**Text to read**
-.-.-
Guests at a long table sharing food from family style platters

Sharing a meal with your tribe, whether that’s your family, friends, colleagues, or organization, offers a great deal more benefits for you in terms of your physical health and your mental well-being than you probably know. 

“Sadly, Americans rarely eat together anymore. In fact, the average American eats one in every five meals in their car, one in four Americans eats at least one fast food meal every single day, and the majority of American families report eating a single meal together less than five days a week. It’s a pity that so many Americans are missing out on what could be meaningful time with their loved ones, but it’s even more than that. Not eating together also has quantifiably negative effects both physically and psychologically.”

The Atlantic

Benefits of eating together are plenty. Here are just a few. 

  • When friends and family have dinner together, they experience a positive e boost in mood and a decrease in stress levels.
  • Kids who eat with their parents regularly tend to feel more connected with their parents and have a more positive outlook on the future. They also develop improved self-esteem.
  • Coming together for a home-cooked meal, no matter what it is, usually offers a more nutritious alternative to restaurant dining, with more veggies, less fried foods, and healthier drink options than sodas.
  • Eating together offers the opportunity to try new foods and more variety in a conversational setting.
  • Eating in company is scientifically proven to increase happiness.

For more benefits, especially pertaining to eating as a family, check out this article on Goodnet.
-.-.-
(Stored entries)
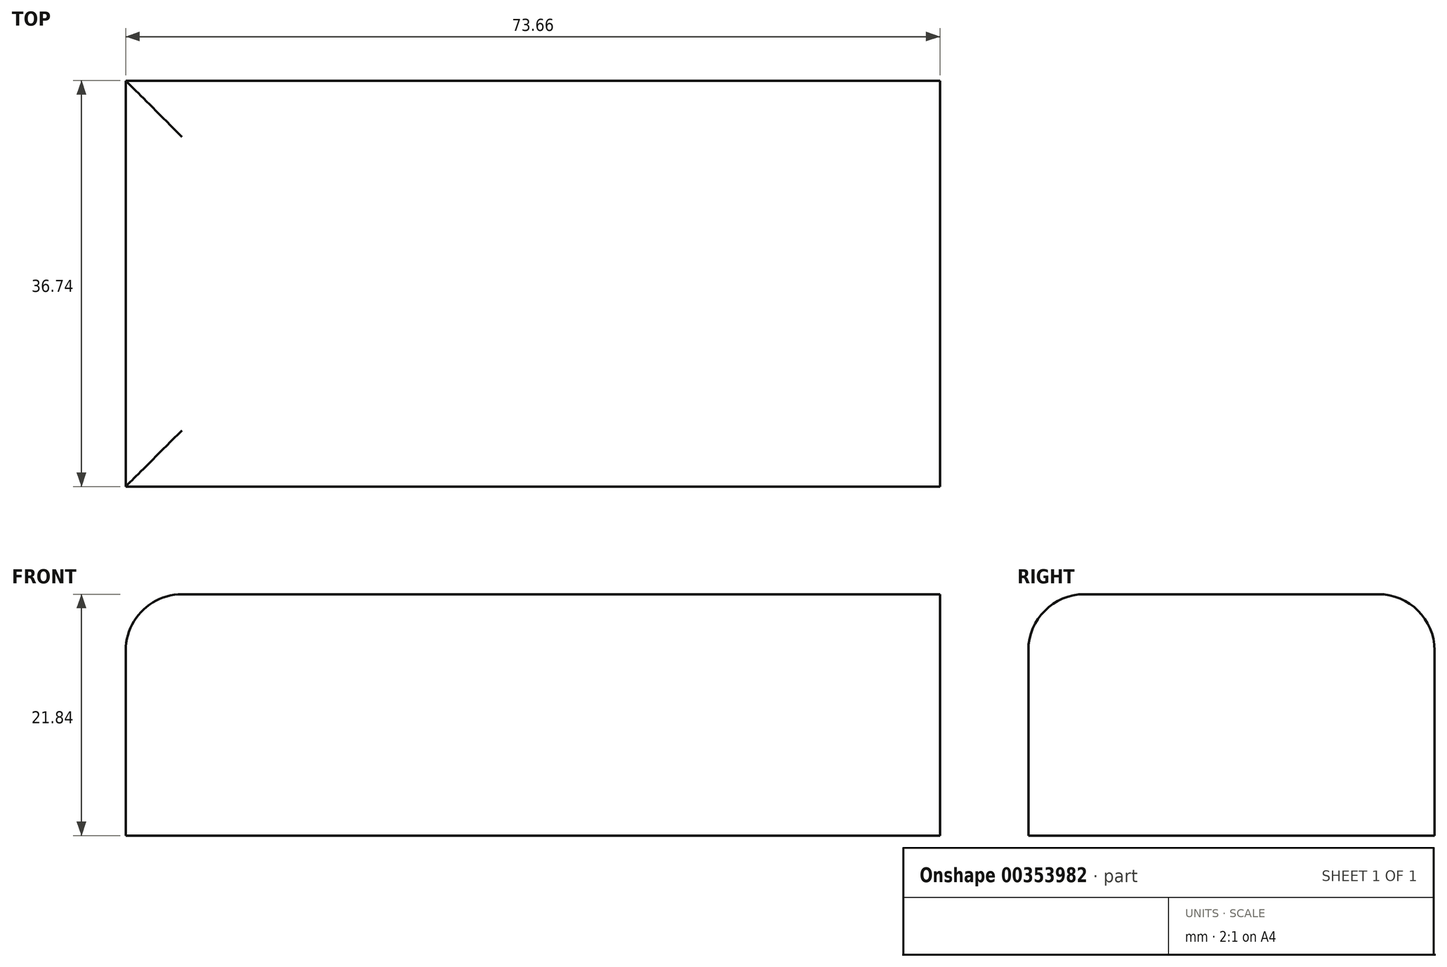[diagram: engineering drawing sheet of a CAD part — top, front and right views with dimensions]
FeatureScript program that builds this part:
annotation { "Feature Type Name" : "Feature", "Feature Type Description" : "" }
export const myFeature = defineFeature(function(context is Context, id is Id, definition is map)
    precondition{}
    {
        {
            var Q0;
            Q0=qCreatedBy(makeId("Top.planeOp"),FACE);
            var sketch = newSketch(context, id + "F0", { "sketchPlane" : qUnion([Q0])});
            skLineSegment(sketch, "E0.bottom", {"start": v(-36.83, -18.37) * mm, "end": v(36.83, -18.37) * mm});
            skLineSegment(sketch, "E0.top", {"start": v(-36.83, 18.37) * mm, "end": v(36.83, 18.37) * mm});
            skLineSegment(sketch, "E0.left", {"start": v(-36.83, -18.37) * mm, "end": v(-36.83, 18.37) * mm});
            skLineSegment(sketch, "E0.right", {"start": v(36.83, -18.37) * mm, "end": v(36.83, 18.37) * mm});
            skPoint(sketch, "E0.middle", {"position": v(0, 0) * mm});
            skSolve(sketch);
        }
        {
            var Q0;
            Q0 = qSketchRegion(id + "F0", true);
            extrude(context, id + "F1", {"entities" : qUnion([Q0]), "endBound" : BoundingType.SYMMETRIC, "depth" : 21.84 * mm});
        }
        {
            var Q0;
            Q0=makeQuery(id+"F1.opExtrude","CAP_EDGE",EDGE,{"disambiguationData":[OSD([sQuery(id+"F0.wireOp",EDGE,"E0.left")])],"isStart":false});
            var Q1;
            Q1=makeQuery(id+"F1.opExtrude","CAP_EDGE",EDGE,{"disambiguationData":[OSD([sQuery(id+"F0.wireOp",EDGE,"E0.bottom")])],"isStart":false});
            var Q2;
            Q2=makeQuery(id+"F1.opExtrude","CAP_EDGE",EDGE,{"disambiguationData":[OSD([sQuery(id+"F0.wireOp",EDGE,"E0.top")])],"isStart":false});
            fillet(context, id + "F2", {"entities" : qUnion([Q0, Q1, Q2]), "radius" : 5.08 * mm, "tangentPropagation" : true, "allowEdgeOverflow" : false});
        }
    });
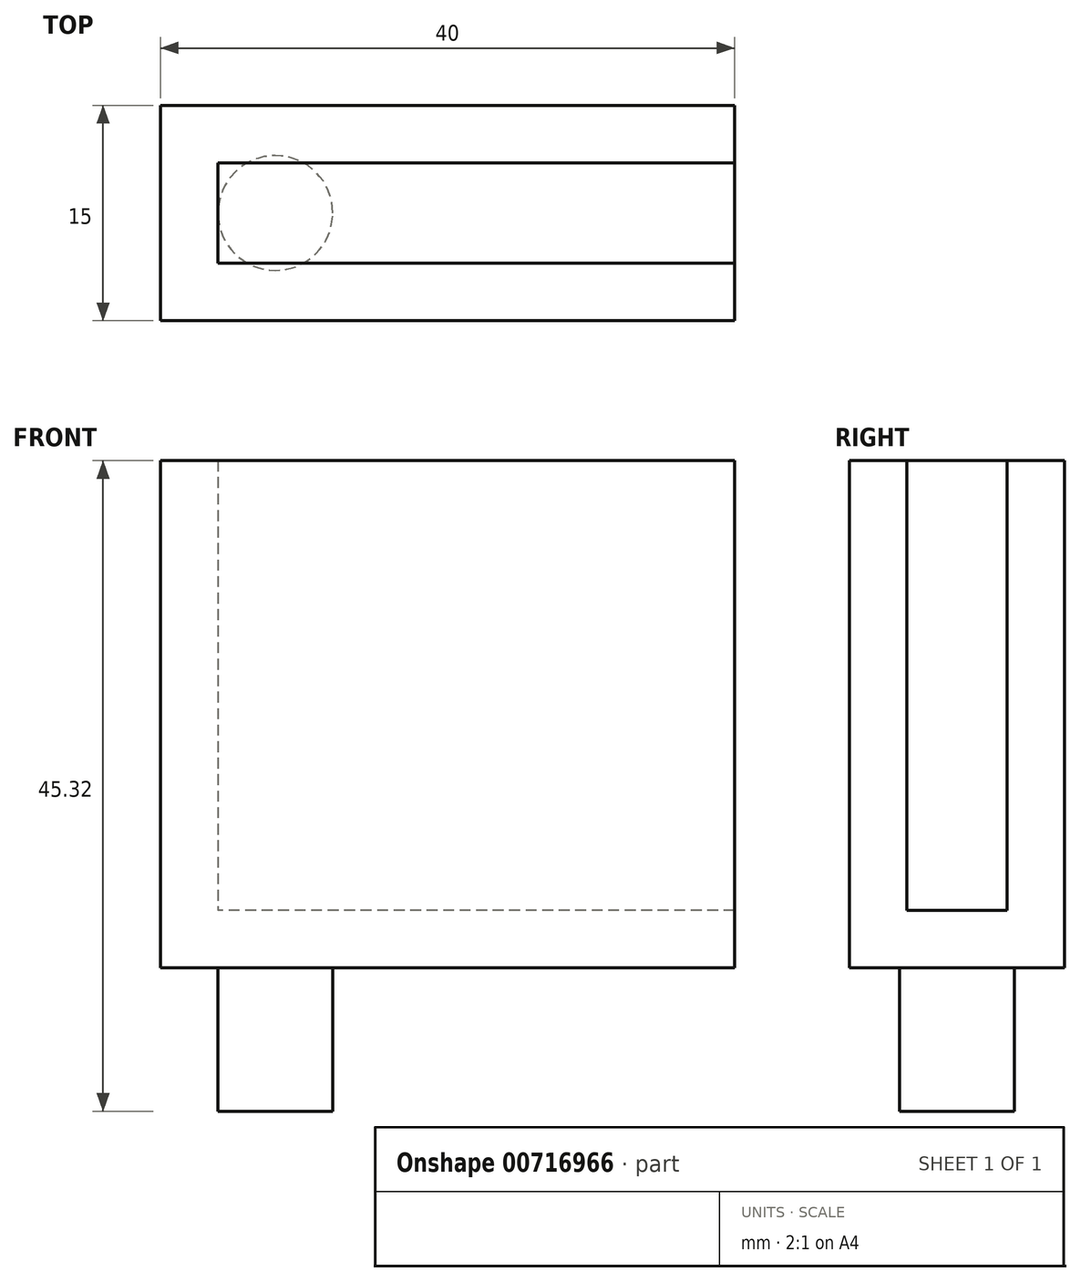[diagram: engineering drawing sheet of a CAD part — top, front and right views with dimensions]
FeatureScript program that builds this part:
annotation { "Feature Type Name" : "Feature", "Feature Type Description" : "" }
export const myFeature = defineFeature(function(context is Context, id is Id, definition is map)
    precondition{}
    {
        {
            var Q0;
            Q0=qCreatedBy(makeId("Front.planeOp"),FACE);
            var sketch = newSketch(context, id + "F0", { "sketchPlane" : qUnion([Q0])});
            skLineSegment(sketch, "E0.bottom", {"start": v(0, 0) * mm, "end": v(40, 0) * mm});
            skLineSegment(sketch, "E0.top", {"start": v(0, 35.32) * mm, "end": v(40, 35.32) * mm});
            skLineSegment(sketch, "E0.left", {"start": v(0, 0) * mm, "end": v(0, 35.32) * mm});
            skLineSegment(sketch, "E0.right", {"start": v(40, 0) * mm, "end": v(40, 35.32) * mm});
            skSolve(sketch);
        }
        {
            var Q0;
            Q0 = qSketchRegion(id + "F0", true);
            extrude(context, id + "F1", {"entities" : qUnion([Q0]), "endBound" : BoundingType.SYMMETRIC, "depth" : (7 + 8) * mm, "offsetDistance" : 25 * mm});
        }
        {
            var Q0;
            Q0=qCreatedBy(makeId("Front.planeOp"),FACE);
            var sketch = newSketch(context, id + "F2", { "sketchPlane" : qUnion([Q0])});
            skLineSegment(sketch, "E1.bottom", {"start": v(40, 35.32) * mm, "end": v(4, 35.32) * mm});
            skLineSegment(sketch, "E1.top", {"start": v(40, 4) * mm, "end": v(4, 4) * mm});
            skLineSegment(sketch, "E1.left", {"start": v(40, 35.32) * mm, "end": v(40, 4) * mm});
            skLineSegment(sketch, "E1.right", {"start": v(4, 35.32) * mm, "end": v(4, 4) * mm});
            skSolve(sketch);
        }
        {
            var Q0;
            Q0 = qSketchRegion(id + "F2", true);
            extrude(context, id + "F3", {"entities" : qUnion([Q0]), "operationType" : NewBodyOperationType.REMOVE, "endBound" : BoundingType.SYMMETRIC, "oppositeDirection" : true, "depth" : 7 * mm, "offsetDistance" : 25 * mm});
        }
        {
            var Q0;
            Q0=makeQuery(id+"F1.opExtrude","SWEPT_FACE",FACE,{"disambiguationData":[OSD([sQuery(id+"F0.wireOp",EDGE,"E0.bottom")])]});
            var sketch = newSketch(context, id + "F4", { "sketchPlane" : qUnion([Q0])});
            skCircle(sketch, "E2", {"center": v(8, 0) * mm, "radius": 4 * mm});
            skSolve(sketch);
        }
        {
            var Q0;
            Q0=makeQuery(id+"F4.imprint","IMPRINT",FACE,{"disambiguationData":[TD([[makeQuery(id+"F4.imprint","IMPRINT",EDGE,{"derivedFrom":sQuery(id+"F4.wireOp",EDGE,"E2")}),1.0]])]});
            extrude(context, id + "F5", {"entities" : qUnion([Q0]), "operationType" : NewBodyOperationType.ADD, "depth" : 10 * mm, "offsetDistance" : 25 * mm});
        }
    });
-.-.-
**Work to complete**
- A) Find every line of the records that contains the string "newSketch", matching case exactly, and copy each of those lines.
- B) Continue the piece on eating together, starting right after its last sentence.
The piece on eating together and the CAD records are unrelated material.

**Answers to the exercises**
- A)
            var sketch = newSketch(context, id + "F0", { "sketchPlane" : qUnion([Q0])});
            var sketch = newSketch(context, id + "F0", { "sketchPlane" : qUnion([Q0])});
            var sketch = newSketch(context, id + "F2", { "sketchPlane" : qUnion([Q0])});
            var sketch = newSketch(context, id + "F4", { "sketchPlane" : qUnion([Q0])});

- B)
These benefits do not require that you spend hours in the kitchen or serve organic parsnips. The most essential ingredients for a great family or community dinner are warmth and connection

Colorful platters for sharing at Shabbat Dinner at the Wynwood Yard.
Photo Credit @fujifilmgirll

The Family Dinner Project offers readers a variety of conversation starters that can get interesting dialogue rolling at the dinner table. Make a list of the prompts you like most, and keep them in your back pocket for times when dinnertime conversation can use a little pick-me-up or pizazz. 

Guests at a Shabbat dinner toasting wine glasses
Photo Credit @fujifilmgirl

Some of the conversation starters we like include: 

  • If you were a teacher, and could teach your students anything at all, what would you teach them?
  • If you had superpowers what would they be and how would you use them to help people?
  • If you had to eat one food for the rest of your life, what would you choose?
  • What are the qualities of a good friend?
  • If you could do anything you wanted for an entire day, how would you spend it?

Find more at The Family Dinner Project.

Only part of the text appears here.